A patent case winding its way through U.S. District Court has the potential to hinder biotechnology R&D if the judge hearing the case rules in favor of the plaintiffs, led by the American Civil Liberties Union.
The ACLU’s complaint turns on a pair of patents that the U.S. Patent and Trademark Office granted Myriad Genetics in 1998 for isolated versions of the BRCA1 and BRCA2 gene sequences. Mutations in these tumor-suppressing genes have been shown to have links with both breast and ovarian cancers.
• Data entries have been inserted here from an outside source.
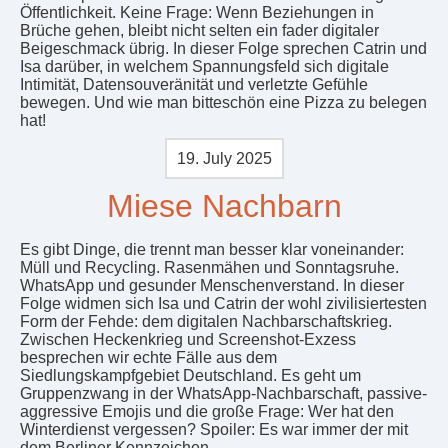
Öffentlichkeit. Keine Frage: Wenn Beziehungen in
Brüche gehen, bleibt nicht selten ein fader digitaler
Beigeschmack übrig. In dieser Folge sprechen Catrin und
Isa darüber, in welchem Spannungsfeld sich digitale
Intimität, Datensouveränität und verletzte Gefühle
bewegen. Und wie man bitteschön eine Pizza zu belegen
hat!
19. July 2025
Miese Nachbarn
Es gibt Dinge, die trennt man besser klar voneinander:
Müll und Recycling. Rasenmähen und Sonntagsruhe.
WhatsApp und gesunder Menschenverstand. In dieser
Folge widmen sich Isa und Catrin der wohl zivilisiertesten
Form der Fehde: dem digitalen Nachbarschaftskrieg.
Zwischen Heckenkrieg und Screenshot-Exzess
besprechen wir echte Fälle aus dem
Siedlungskampfgebiet Deutschland. Es geht um
Gruppenzwang in der WhatsApp-Nachbarschaft, passive-
aggressive Emojis und die große Frage: Wer hat den
Winterdienst vergessen? Spoiler: Es war immer der mit
dem Berliner Kennzeichen.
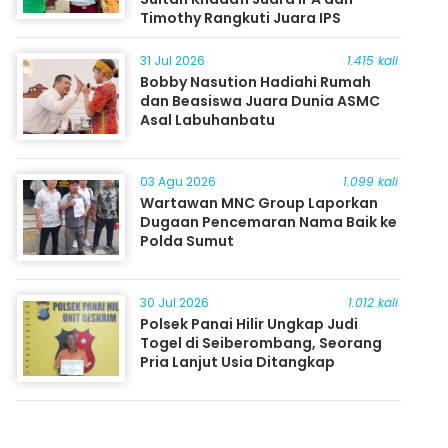
Timothy Rangkuti Juara IPS
31 Jul 2026
1.415 kali
Bobby Nasution Hadiahi Rumah
dan Beasiswa Juara Dunia ASMC
Asal Labuhanbatu
03 Agu 2026
1.099 kali
Wartawan MNC Group Laporkan
Dugaan Pencemaran Nama Baik ke
Polda Sumut
30 Jul 2026
1.012 kali
Polsek Panai Hilir Ungkap Judi
Togel di Seiberombang, Seorang
Pria Lanjut Usia Ditangkap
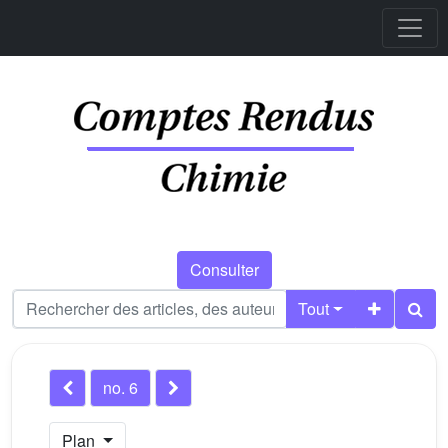
Consulter
Tout
no. 6
Plan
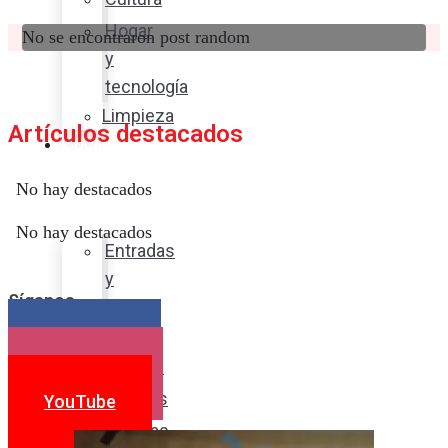
Hogar
No se encontraron post random
y
tecnología
Limpieza
Artículos destacados
Cocina
con
No hay destacados
sabor
No hay destacados
Entradas
y
Síganos
sopas
Platos
Facebook
fuertes
Instagram
Postres
YouTube
Bebidas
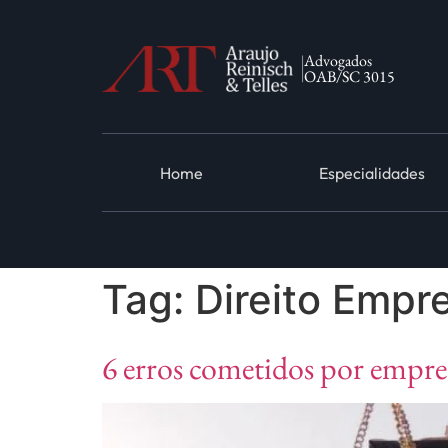
Advogados
OAB/SC 3015
Home
Especialidades
Tag:
Direito Empre
6 erros cometidos por empres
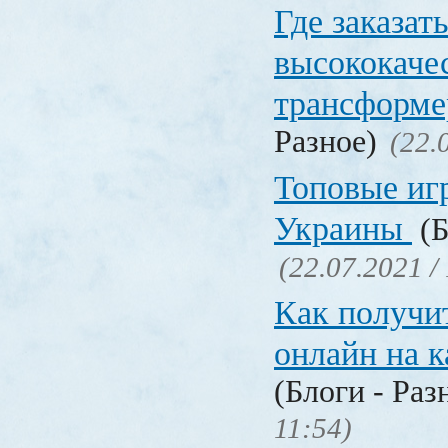
Где заказат
высококаче
трансформ
Разное)
(22.
Топовые иг
Украины
(Б
(22.07.2021 /
Как получи
онлайн на 
(Блоги - Раз
11:54)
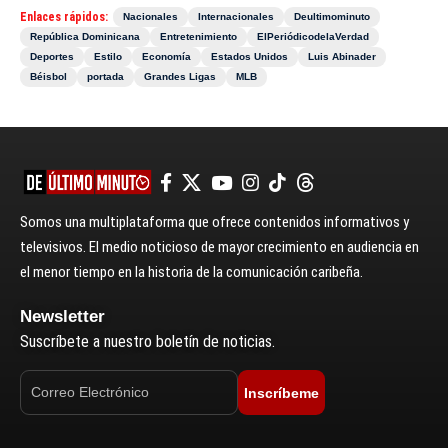
Enlaces rápidos:
Nacionales
Internacionales
Deultimominuto
República Dominicana
Entretenimiento
ElPeriódicodelaVerdad
Deportes
Estilo
Economía
Estados Unidos
Luis Abinader
Béisbol
portada
Grandes Ligas
MLB
Somos una multiplataforma que ofrece contenidos informativos y
televisivos. El medio noticioso de mayor crecimiento en audiencia en
el menor tiempo en la historia de la comunicación caribeña.
Newsletter
Suscríbete a nuestro boletín de noticias.
Inscríbeme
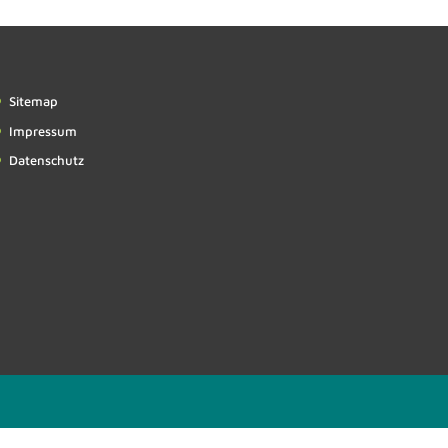
Sitemap
Impressum
Datenschutz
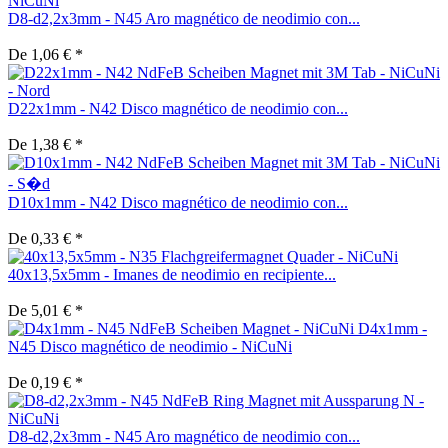
D8-d2,2x3mm - N45 Aro magnético de neodimio con...
De 1,06 € *
D22x1mm - N42 Disco magnético de neodimio con...
De 1,38 € *
D10x1mm - N42 Disco magnético de neodimio con...
De 0,33 € *
40x13,5x5mm - Imanes de neodimio en recipiente...
De 5,01 € *
D4x1mm -
N45 Disco magnético de neodimio - NiCuNi
De 0,19 € *
D8-d2,2x3mm - N45 Aro magnético de neodimio con...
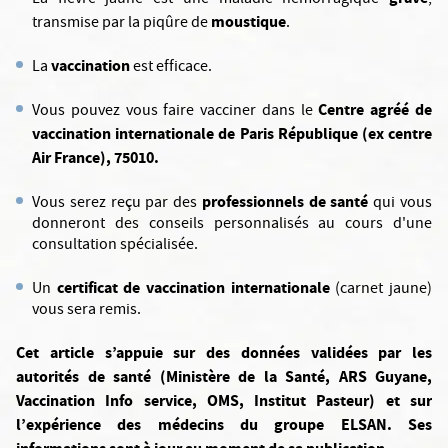
La fièvre jaune est une maladie hémorragique
,
moustique
transmise par la piqûre de
.
vaccination
La
est efficace.
Centre agréé de
Vous pouvez vous faire vacciner dans le
vaccination internationale de Paris République (ex centre
Air France), 75010.
professionnels de santé
Vous serez reçu par des
qui vous
donneront des conseils personnalisés au cours d'une
consultation spécialisée.
certificat de vaccination internationale
Un
(carnet jaune)
vous sera remis.
Cet article s’appuie sur des données validées par les
autorités de santé (Ministère de la Santé, ARS Guyane,
Vaccination Info service, OMS, Institut Pasteur) et sur
l’expérience des médecins du groupe ELSAN. Ses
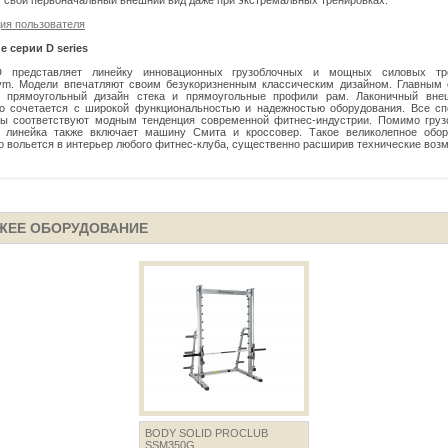
т свой первоначальный внешний вид даже при экстремальных тренировках.
ия пользователя
 серии D series
 представляет линейку инновационных грузоблочных и мощных силовых тр
ym. Модели впечатляют своим безукоризненным классическим дизайном. Главным 
я прямоугольный дизайн стека и прямоугольные профили рам. Лаконичный вне
о сочетается с широкой функциональностью и надежностью оборудования. Все с
ры соответствуют модным тенденция современной фитнес-индустрии. Помимо груз
, линейка также включает машину Смита и кроссовер. Такое великолепное обор
о вольется в интерьер любого фитнес-клуба, существенно расширив технические воз
ЖЕЕ ОБОРУДОВАНИЕ
BODY SOLID PROCLUB
SSM350G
A chief use of the sequences is for mutation screenings.
BIO has filed a friend-of-the-court brief siding with USPTO and Myriad, a Salt Lake City biopharmaceutical company that focuses on molecular diagnostics. “In many cases, gene-based patents are critical for a biotech company’s ability to attract the capital and investment necessary for the development of innovative diagnostic, therapeutic, agricultural and environmental products,” the brief notes.
The ruling could deal a major blow to the biotech industry because so many of its companies are small organizations that have yet to bring their products to market or to attain profitability, notes Hans Sauer, BIO’s associate general counsel for intellectual property.
“Unprecedented constitutional and statutory challenges to the patenting of isolated DNA molecules go far beyond the BRCA1 and BRCA2 genes at issue in this case,” he writes in the brief.
The ACLU argues that the government should not grant patents covering the most basic information tied to the human body’s natural programming. It suggests that the USPTO has erred in allowing these patents as an exception to its general rules that no naturally occurring substance can receive a patent.
A Natural Divide
But are Myriad’s isolated versions of BRCA1 and BRCA2 natural gene sequences? They definitely are not, Sauer points out. “The claimed isolated DNA molecules differ in structure, function, utility and information content from natural BRCA1 and BRCA2 sequences,” according to his brief. “So significant are these differences that the claimed DNAs have qualities that make them differ in kind from native sequences and are more than sufficient to confer patent eligibility.”
It is the isolation process itself that creates the break with nature. When a lab isolates a DNA molecule, the process imparts new utility, structure and function that do not exist in nature, Sauer says. Biotechnology companies isolate and purify the sequences to make them hardier for uses in further R&D and to limit control factors.
What’s more, the brief notes, precedent favors Myriad and USPTO.
“Since a landmark U.S. Supreme Court decision in 1980 related to gene patenting, the USPTO has granted tens of thousands of genetic and genetic-related patents, which cover a large number of lifesaving pharmaceutical and diagnostic products,” Myriad noted in a press statement last year.
Although the U.S. Supreme Court has never squarely addressed the patent eligibility of isolated and purified DNA molecules, other rulings in patent suits do illustrate a wide acceptance of such as patent eligible subject matter, Sauer says. “Respectfully, this court should refrain from altering the status quo.”
Filed last May, the suit recently reached the courtroom phase. U.S. District Judge Robert W. Sweet began hearing arguments in the case in January.